Calming The Madness

You know what’s not good for your head? Working on a goal for several months and then not being able to achieve it. You know what’s worse? Not being able to even attempt it.

I’m a patient guy. Not an “I can put up with anything indefinitely” kind of patient, but in a goal-oriented way. I function best when I have something that I am working toward. As long as I feel like I am making progress toward it, I can do it for a long, long time. It doesn’t matter if it’s repetitive, it doesn’t matter if it’s painful, it doesn’t matter if nobody else understands it.
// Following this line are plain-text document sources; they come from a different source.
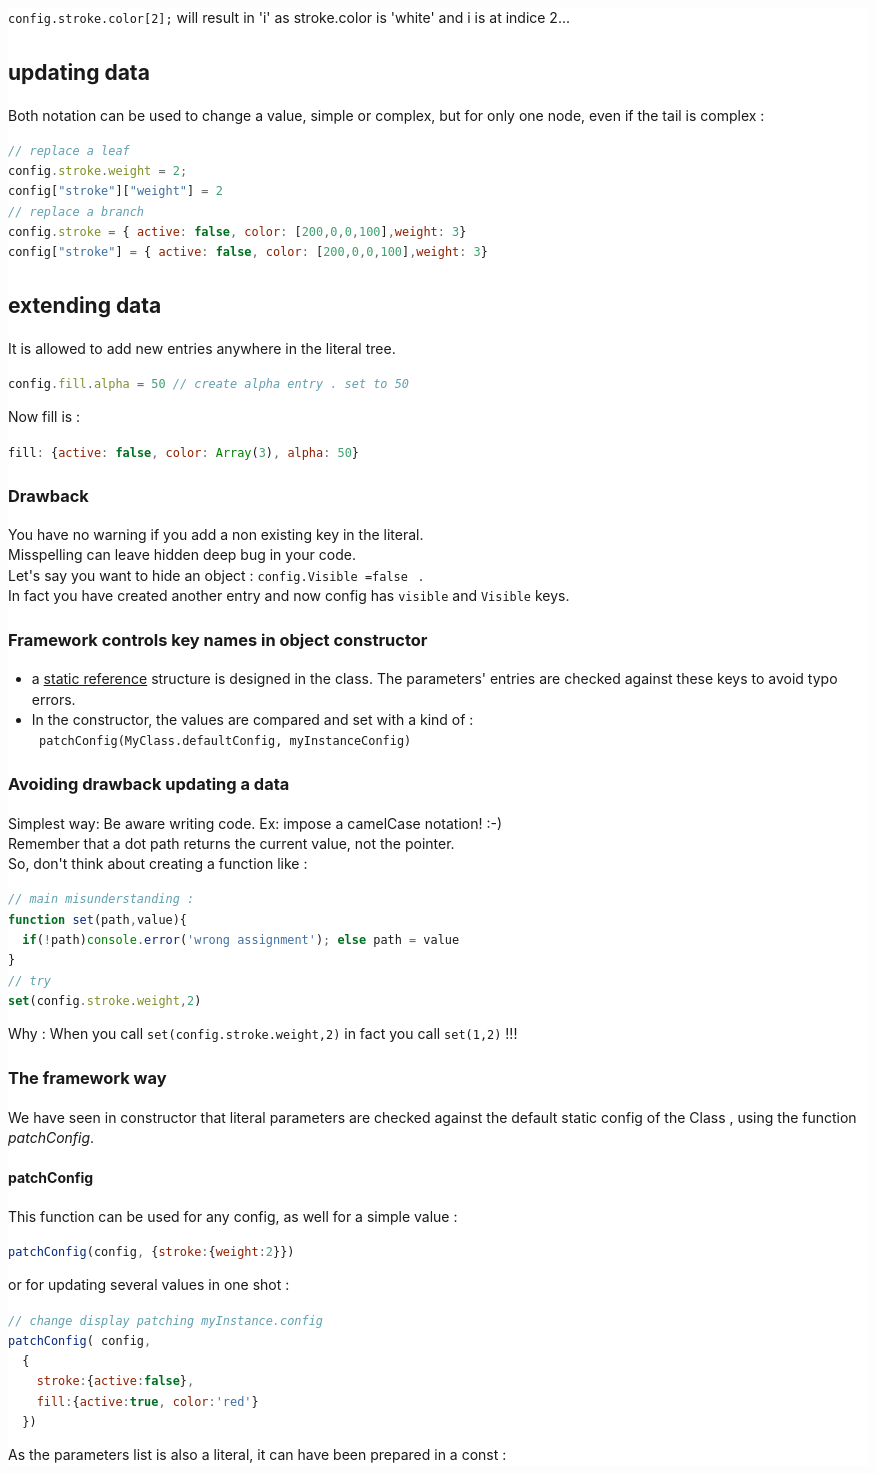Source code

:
 ```config.stroke.color[2];```  will result in 'i' as stroke.color is 'white' and i is at indice 2...
## updating data 
Both notation can be used to change a value, simple or complex, but for only one node, even if the tail is complex  : 
``` javascript 
// replace a leaf 
config.stroke.weight = 2;
config["stroke"]["weight"] = 2 
// replace a branch
config.stroke = { active: false, color: [200,0,0,100],weight: 3} 
config["stroke"] = { active: false, color: [200,0,0,100],weight: 3} 
```
## extending data 
It is allowed to add new entries anywhere in the literal tree. 
```javascript 
config.fill.alpha = 50 // create alpha entry . set to 50
```   
Now fill is :
```javascript
fill: {active: false, color: Array(3), alpha: 50}
```
### Drawback 
You have no warning if you add a non existing key in the literal.   
Misspelling can leave hidden deep bug in your code.   
Let's say you want to hide an object : 
```config.Visible =false ``` .  
In fact you have created another entry and now config has ```visible``` and ```Visible``` keys.
### Framework controls key names in object constructor
- a <u>static reference</u> structure is designed in the class. The parameters' entries are checked against these keys to  avoid typo errors.   
- In the constructor, the values are compared and set with a kind of :   
  ``` patchConfig(MyClass.defaultConfig, myInstanceConfig)```
### Avoiding drawback updating a data 
Simplest way: Be aware writing code. Ex: impose a camelCase notation! :-)   
Remember that a dot path returns the current value, not the pointer.  
So, don't think about creating a function like : 
``` javascript 
// main misunderstanding : 
function set(path,value){
  if(!path)console.error('wrong assignment'); else path = value 
} 
// try 
set(config.stroke.weight,2) 
```
Why : When you call ```set(config.stroke.weight,2)```  in fact you call ```set(1,2)``` !!!

### The framework way
We have seen in constructor that literal parameters are checked against the default static config of the Class , using the function *patchConfig*. 
#### patchConfig
This function can be used for any config, as well for a simple value :    
``` javascript
patchConfig(config, {stroke:{weight:2}})
```  
or for updating several values in one shot : 
``` javascript
// change display patching myInstance.config
patchConfig( config,
  {
    stroke:{active:false}, 
    fill:{active:true, color:'red'}
  })
``` 
As the parameters list is also a literal, it can have been prepared in a const :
If it is moving me closer to achieving the task I’m focused on, I can keep doing it.

The important part of all of that, however, is actually doing the thing at the end. I very rarely get to the end of a road I’ve been on and don’t do the thing, because I choose my goals carefully. I plan. I assess. I put a lot of thought into whether or not achieving the thing is realistic. As such, my track record is pretty good.
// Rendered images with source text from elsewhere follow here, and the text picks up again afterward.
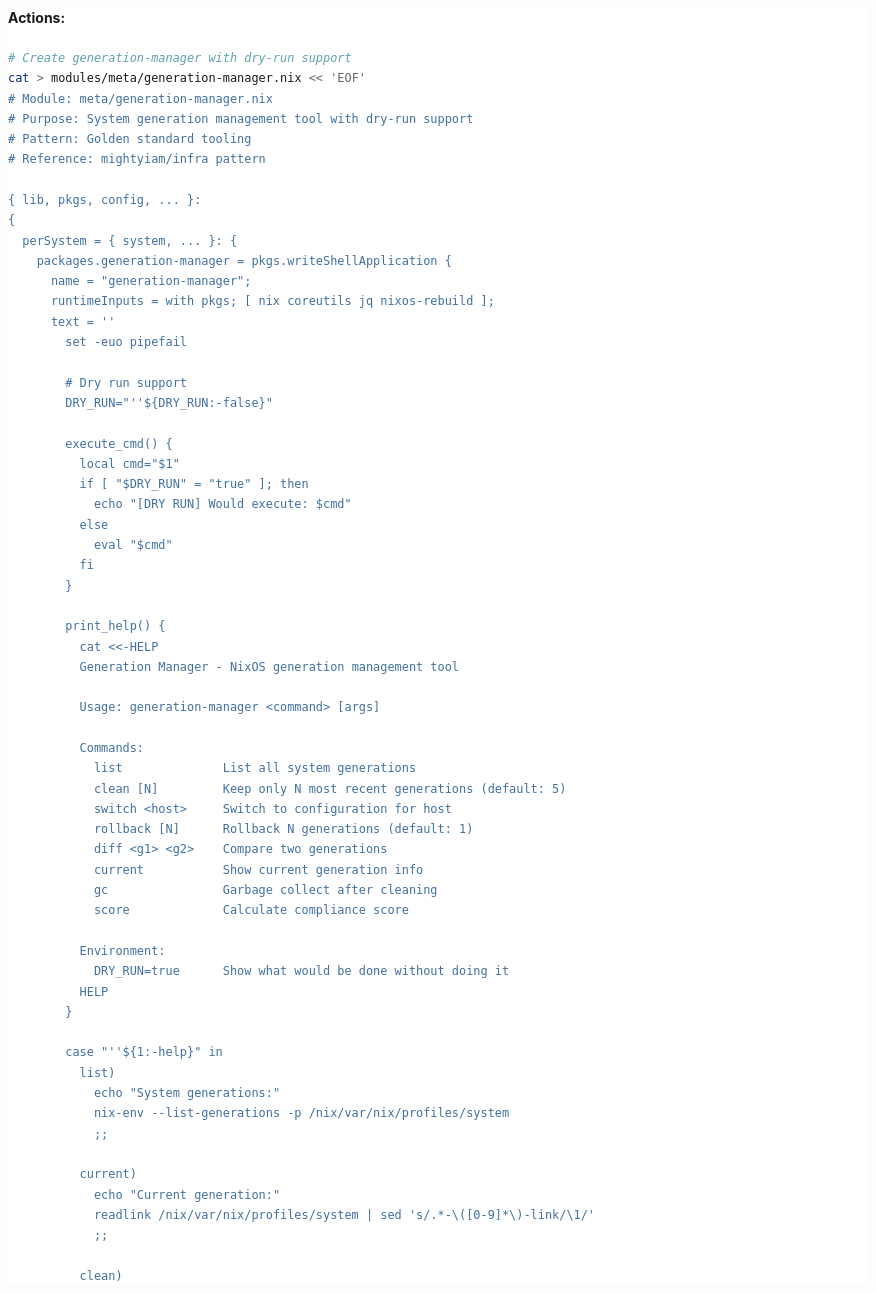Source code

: #### Actions:

```bash
# Create generation-manager with dry-run support
cat > modules/meta/generation-manager.nix << 'EOF'
# Module: meta/generation-manager.nix
# Purpose: System generation management tool with dry-run support
# Pattern: Golden standard tooling
# Reference: mightyiam/infra pattern

{ lib, pkgs, config, ... }:
{
  perSystem = { system, ... }: {
    packages.generation-manager = pkgs.writeShellApplication {
      name = "generation-manager";
      runtimeInputs = with pkgs; [ nix coreutils jq nixos-rebuild ];
      text = ''
        set -euo pipefail
        
        # Dry run support
        DRY_RUN="''${DRY_RUN:-false}"
        
        execute_cmd() {
          local cmd="$1"
          if [ "$DRY_RUN" = "true" ]; then
            echo "[DRY RUN] Would execute: $cmd"
          else
            eval "$cmd"
          fi
        }
        
        print_help() {
          cat <<-HELP
          Generation Manager - NixOS generation management tool
          
          Usage: generation-manager <command> [args]
          
          Commands:
            list              List all system generations
            clean [N]         Keep only N most recent generations (default: 5)
            switch <host>     Switch to configuration for host
            rollback [N]      Rollback N generations (default: 1)
            diff <g1> <g2>    Compare two generations
            current           Show current generation info
            gc                Garbage collect after cleaning
            score             Calculate compliance score
          
          Environment:
            DRY_RUN=true      Show what would be done without doing it
          HELP
        }
        
        case "''${1:-help}" in
          list)
            echo "System generations:"
            nix-env --list-generations -p /nix/var/nix/profiles/system
            ;;
            
          current)
            echo "Current generation:"
            readlink /nix/var/nix/profiles/system | sed 's/.*-\([0-9]*\)-link/\1/'
            ;;
            
          clean)
```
So I went a little nuts when I had to miss Monument Valley.

It wasn’t the longest amount of time I’d spent working on a goal, nor even a goal race (I think that honor currently goes to McDowell Mountain Frenzy last year), but I think it was the most intense. And for the most part (2016 Phoenix Marathon and its aftermath aside) one of the most successful stretches of training I think I have done.

It didn’t matter to me that I was weak from the flu, and running 6 miles at a fifteen-minute pace wiped me out for most of a day. That I was still weak and recovering a week later when I turned in one of the slowest half-marathon times (even for trail running) I’ve done in a long time.

What mattered—the only thing that mattered for a while—was that I was supposed to do a 50 mile race and I hadn’t.

The Fix

I spent a lot of time trying to figure out how soon I’d be recovered, how long it would take me to feel ready to run that distance again, and whether there was enough cooler-weather time left to fit it in before it got too hot. I came up with plan after plan for ways I could do it.

Considering that I would have been coming at it from more than a month of way-below-training-level activity, they were pretty much all bad ideas.

So instead of going off half-cocked into a long run that would likely have left me injured and put me out of commission for a while, I started looking at the race calendar and began making my plans for the summer. Plans for the fall. I figured out when I’ll need to start my training for the Javelina Jundred 100K, so for possibly the first time in my running life, I’ll actually start a plan on time instead of jumping in late and trying to play catch-up to where I’m supposed to be.

Yes, I fixed my life with a spreadsheet. If there was ever a question about how cool I am, this should answer it.

(Seriously, even when I was a brand-new baby runner doing the Couch to 5K program, I started it several weeks too late to finish it in time for my first race.)

I made plans, have some new goals—good ones, the kind I can work toward with confidence—and things have settled down in my head again.

I missed my race. It was frustrating, but it’s in the past now. Time to move forward.